We spent a year in Silicon Valley, my two partners and I, as part of NUS's programme to send students there to work and take classes at Stanford - that's where we fell in love with tech. I was a business school student, and at the time I wanted to be in consulting, finance.

But when we went over there, our lives changed. When you see how people are so passionate about tech, how it has the potential to solve big, scalable problems - that was so inspiring. We never wanted to build a big company, we just saw the potential in this technology.

In Silicon Valley, you'd look around, see people sitting in coffeeshops coding, designing stuff; cofounders first meeting one another by chance in coffeeshops - Instagram being a good example. So when we came back, we thought, what problem do we want to solve? And because we all did a lot of online trading, we just wanted to build something to use ourselves, something that'd solve the problems we had in online trading.

MENTOR MATCHMAKING

All the fundraising we've had was unintentional. We just wanted to get feedback from investors. Our first mentor was Vinnie Lauria (managing partner at Golden Gate Ventures), he mentored us for two months, it was part of the school's arrangement - that's the beauty about Singapore, NUS, they have a lot of those type of arrangements, they matchmade us with Vinnie.

He had just arrived from Silicon Valley and was trying to plug into the ecosystem, and he was awesome, worked with us for several months, figuring out why we weren't growing, he'd check in regularly, check on our metrics and growth, he helped us reprioritise our road map.

We really benefitted from the product thinking he had - he wasn't an investor yet, but he wanted to help us, and we wanted to learn. We were like sponges, soaking up as much as possible. And over time we started to grow.

INVESTOR COURTSHIP

Vinnie saw the progression we had, being able to change, iterate, be lean, testing new things. We started seeing traction, and he offered us a term sheet. Then he connected us with other investors, introduced us to a network, we met a few VCs, and then Rakuten suggested they lead the round, we got connected to other seed investors, 500 Startups, we put together a seed round quickly, closed it and moved on. With capital, we were able to expand across the region.

Our ambition was always to build technology to serve the world, and we had to have capital to do that. We started testing in Malaysia, Indonesia, and raised more capital from Sequoia - we'd connected with them during the seed round, but at that point, it was too early for them.

Subsequently, we met over coffee, within 10 minutes they got inspired by our vision, and they were like, 'Let's do it.' It was all very unintentional.
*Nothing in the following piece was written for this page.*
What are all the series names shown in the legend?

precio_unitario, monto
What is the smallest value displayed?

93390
It's like dating. VCs want to get to know you, how you work, your mission - they don't invest straight away.

UNIQUELY SINGAPORE

Most of Southeast Asia is emerging - Singapore isn't a good representation of ASEAN / Southeast Asia. Singapore's a good ground to test ideas, and to get resources, but it's very different to Malaysia or Indonesia. They're quite fragmented, not homogenous like Singapore.

And while their populations are very large, smartphone penetration and GDP aren't as high as Singapore, and you have to take that into account looking at the addressable market. But it will grow in the next five to 10 years and that's why at Carousell we're investing in targeting the early-adopters in those countries.

FAIL = FIRST ATTEMPT IN LEARNING

Attending classes at Stanford was an eye opener - compared to the way seminars are conducted in Singapore, in America, they question a lot of things. There's no right or wrong way to learn, but in terms of culture, it'll help to encourage people here to try new things, make mistakes.

But I see more and more people taking risks in Singapore these days, looking at the way things are currently done and making a bet that there's a better way to do things. You'll make mistakes along the way, but that has to be positioned not as failure, just trying new things, prototyping, innovating. We need innovation.